Mrs. Pepper Phlox

'Mrs. Pepper'
Garden Phlox
aka Summer Phlox

"The mellow air was pink and clear,
with pink phlox sentinel in the dusk
& in the far blue-arching sky
one sharp star standing white & near."

-Jane Tyson Clement


One of our garden phloxes is called 'Mrs. Pepper' or as often 'Miss Pepper.' It grows behind 'Hill's Bright Red' dwarf azalea near a weeping green beech. This is a moist area with rich humusy soil, so that 'Mrs. Pepper' rarely experiences droughty conditions.

'Mrs. Pepper' after three years in the garden was almost as large as another phlox, 'David,' which is growing in a droughtier & shadier spot, where it gets five feet & a remains lanky. 'Mrs. Pepper' matured to a four-foot-tall clump, more compact in fuller sun, thickening into quite a broad clump, producing huge gorgeous clusters of peppermint-pink flowers with dark eyes.

Mrs. Pepper Phlox The photos on this page are from July (2004 & 2003 respectively). The flowers begin in June, weeks ahead of 'David,' & increase in size & vigor through July. Blooms linger or recur long into August.

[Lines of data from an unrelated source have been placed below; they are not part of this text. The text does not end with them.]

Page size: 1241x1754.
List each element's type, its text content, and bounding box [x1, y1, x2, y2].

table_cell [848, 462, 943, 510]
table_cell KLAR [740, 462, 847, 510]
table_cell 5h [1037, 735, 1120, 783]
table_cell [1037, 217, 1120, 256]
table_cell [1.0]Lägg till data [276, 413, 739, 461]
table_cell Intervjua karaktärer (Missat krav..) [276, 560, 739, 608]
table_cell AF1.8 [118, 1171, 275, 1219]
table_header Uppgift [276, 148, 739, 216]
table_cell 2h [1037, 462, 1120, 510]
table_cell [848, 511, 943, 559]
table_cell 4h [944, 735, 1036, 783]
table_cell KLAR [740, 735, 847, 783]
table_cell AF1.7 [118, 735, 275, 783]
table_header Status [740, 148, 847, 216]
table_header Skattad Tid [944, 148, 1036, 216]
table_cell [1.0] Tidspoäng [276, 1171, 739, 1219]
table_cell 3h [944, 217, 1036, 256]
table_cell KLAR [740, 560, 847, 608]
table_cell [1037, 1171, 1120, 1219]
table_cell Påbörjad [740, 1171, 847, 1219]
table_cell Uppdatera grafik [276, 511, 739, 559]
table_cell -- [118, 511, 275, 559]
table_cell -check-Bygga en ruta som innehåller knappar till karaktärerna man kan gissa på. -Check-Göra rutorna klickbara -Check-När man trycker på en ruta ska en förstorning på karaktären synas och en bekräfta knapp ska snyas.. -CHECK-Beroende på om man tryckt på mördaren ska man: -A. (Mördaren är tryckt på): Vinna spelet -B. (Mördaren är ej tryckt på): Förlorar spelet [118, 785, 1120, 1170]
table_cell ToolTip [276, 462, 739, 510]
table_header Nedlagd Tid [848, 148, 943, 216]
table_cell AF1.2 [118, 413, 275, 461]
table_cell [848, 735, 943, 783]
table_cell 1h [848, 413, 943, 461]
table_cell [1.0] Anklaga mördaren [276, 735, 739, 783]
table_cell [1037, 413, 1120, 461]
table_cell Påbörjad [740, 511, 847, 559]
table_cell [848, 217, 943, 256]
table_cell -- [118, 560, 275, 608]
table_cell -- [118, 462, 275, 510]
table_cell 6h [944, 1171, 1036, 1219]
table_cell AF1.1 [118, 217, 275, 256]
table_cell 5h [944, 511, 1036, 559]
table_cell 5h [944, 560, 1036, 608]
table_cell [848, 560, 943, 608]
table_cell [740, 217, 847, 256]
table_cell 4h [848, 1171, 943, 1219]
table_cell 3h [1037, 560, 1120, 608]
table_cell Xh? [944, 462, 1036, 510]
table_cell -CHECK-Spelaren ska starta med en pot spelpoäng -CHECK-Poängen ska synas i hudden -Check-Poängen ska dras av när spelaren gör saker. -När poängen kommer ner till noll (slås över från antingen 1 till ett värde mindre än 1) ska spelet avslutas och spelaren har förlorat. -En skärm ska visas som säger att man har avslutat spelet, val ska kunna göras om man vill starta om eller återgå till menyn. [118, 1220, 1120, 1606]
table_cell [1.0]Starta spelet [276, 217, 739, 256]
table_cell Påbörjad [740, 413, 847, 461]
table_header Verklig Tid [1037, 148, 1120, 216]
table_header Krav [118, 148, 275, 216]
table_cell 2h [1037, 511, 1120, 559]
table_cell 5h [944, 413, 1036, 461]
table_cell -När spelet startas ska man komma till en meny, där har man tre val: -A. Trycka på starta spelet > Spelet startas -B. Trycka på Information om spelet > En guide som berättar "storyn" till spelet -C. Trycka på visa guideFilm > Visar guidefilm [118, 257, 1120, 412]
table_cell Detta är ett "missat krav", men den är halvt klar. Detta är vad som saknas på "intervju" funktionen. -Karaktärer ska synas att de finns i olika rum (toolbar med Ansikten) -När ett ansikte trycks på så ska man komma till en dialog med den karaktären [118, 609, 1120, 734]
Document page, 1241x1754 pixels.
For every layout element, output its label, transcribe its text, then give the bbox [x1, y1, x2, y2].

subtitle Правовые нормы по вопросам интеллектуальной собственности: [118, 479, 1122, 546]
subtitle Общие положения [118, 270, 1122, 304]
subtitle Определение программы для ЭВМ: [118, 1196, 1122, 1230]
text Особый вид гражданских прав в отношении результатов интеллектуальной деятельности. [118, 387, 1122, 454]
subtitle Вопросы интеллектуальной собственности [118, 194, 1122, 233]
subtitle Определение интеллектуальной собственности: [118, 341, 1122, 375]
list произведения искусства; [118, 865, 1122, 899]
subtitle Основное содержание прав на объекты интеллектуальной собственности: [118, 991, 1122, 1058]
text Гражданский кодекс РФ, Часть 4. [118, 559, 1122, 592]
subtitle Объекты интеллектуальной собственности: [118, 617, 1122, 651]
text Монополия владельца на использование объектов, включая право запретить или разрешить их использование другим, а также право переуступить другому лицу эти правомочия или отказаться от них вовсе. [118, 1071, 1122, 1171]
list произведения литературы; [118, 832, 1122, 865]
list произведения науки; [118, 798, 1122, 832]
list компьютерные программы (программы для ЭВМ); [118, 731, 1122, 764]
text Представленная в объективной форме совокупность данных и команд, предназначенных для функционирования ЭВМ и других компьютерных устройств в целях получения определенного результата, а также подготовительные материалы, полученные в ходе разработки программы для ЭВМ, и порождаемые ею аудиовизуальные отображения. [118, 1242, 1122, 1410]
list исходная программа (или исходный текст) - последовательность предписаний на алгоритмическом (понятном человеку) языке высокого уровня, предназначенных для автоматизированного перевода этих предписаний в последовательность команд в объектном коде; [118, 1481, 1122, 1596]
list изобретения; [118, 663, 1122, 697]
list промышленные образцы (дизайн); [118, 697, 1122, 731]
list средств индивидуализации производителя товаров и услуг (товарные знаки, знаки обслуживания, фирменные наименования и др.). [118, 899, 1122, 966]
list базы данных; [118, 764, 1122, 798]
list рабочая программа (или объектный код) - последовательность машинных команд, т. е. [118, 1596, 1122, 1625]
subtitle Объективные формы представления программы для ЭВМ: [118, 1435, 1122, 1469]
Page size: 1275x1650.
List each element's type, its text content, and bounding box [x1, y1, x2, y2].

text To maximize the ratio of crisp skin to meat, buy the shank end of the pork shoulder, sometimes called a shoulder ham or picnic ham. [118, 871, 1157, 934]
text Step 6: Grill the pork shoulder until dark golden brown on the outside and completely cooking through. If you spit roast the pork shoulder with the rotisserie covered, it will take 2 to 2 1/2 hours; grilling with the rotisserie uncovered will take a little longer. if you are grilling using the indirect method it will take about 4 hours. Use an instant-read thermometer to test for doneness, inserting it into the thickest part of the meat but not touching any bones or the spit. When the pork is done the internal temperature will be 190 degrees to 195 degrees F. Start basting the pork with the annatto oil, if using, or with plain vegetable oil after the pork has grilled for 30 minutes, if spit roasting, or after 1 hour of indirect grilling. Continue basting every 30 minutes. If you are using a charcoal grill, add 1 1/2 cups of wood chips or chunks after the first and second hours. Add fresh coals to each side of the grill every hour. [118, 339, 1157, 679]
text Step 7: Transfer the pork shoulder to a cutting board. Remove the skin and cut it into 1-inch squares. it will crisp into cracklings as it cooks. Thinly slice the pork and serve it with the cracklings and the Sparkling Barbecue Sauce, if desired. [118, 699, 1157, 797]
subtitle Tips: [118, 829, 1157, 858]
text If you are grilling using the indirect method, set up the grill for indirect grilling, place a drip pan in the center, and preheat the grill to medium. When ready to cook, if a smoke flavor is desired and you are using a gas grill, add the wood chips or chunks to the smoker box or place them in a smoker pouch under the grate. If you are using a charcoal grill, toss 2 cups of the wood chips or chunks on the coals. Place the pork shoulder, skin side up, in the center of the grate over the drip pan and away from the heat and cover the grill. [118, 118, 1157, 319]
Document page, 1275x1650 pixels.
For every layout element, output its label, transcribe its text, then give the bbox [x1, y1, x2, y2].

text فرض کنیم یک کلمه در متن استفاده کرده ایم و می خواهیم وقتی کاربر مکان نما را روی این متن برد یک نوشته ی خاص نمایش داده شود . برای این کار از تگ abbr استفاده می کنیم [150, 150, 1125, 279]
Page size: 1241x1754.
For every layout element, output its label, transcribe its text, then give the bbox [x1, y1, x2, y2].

Some people claim phloxes can be a little difficult, but we've found them relatively easy. Garden phloxes are notoriously susceptible to powdery mildew, yet we've been lucky in that we've never as of yet seen it on any of our phloxes. We have gotten powdery mildew on bee balms, but not phloxes. 'Mrs. Pepper' is marketed as particularly mildew resistant.

The odds of good luck with phloxes can be increased by following a few easy maintenance methods for each clump:

1) Phloxes should not be crowded as they need air circulation through their leaves. With good air circulation the opportunity for powdery mildew to get established is greatly diminished.

2) Spent flowers should have the entire stem cut out of the clump, partly to further enhance air circulation, but also because deadheading keeping the clump blooming longer.

3) Though needing consistent moisture in loamy soil, it has to be well-draining soil, & watering is best done with soaker hoses rather than overhead watering.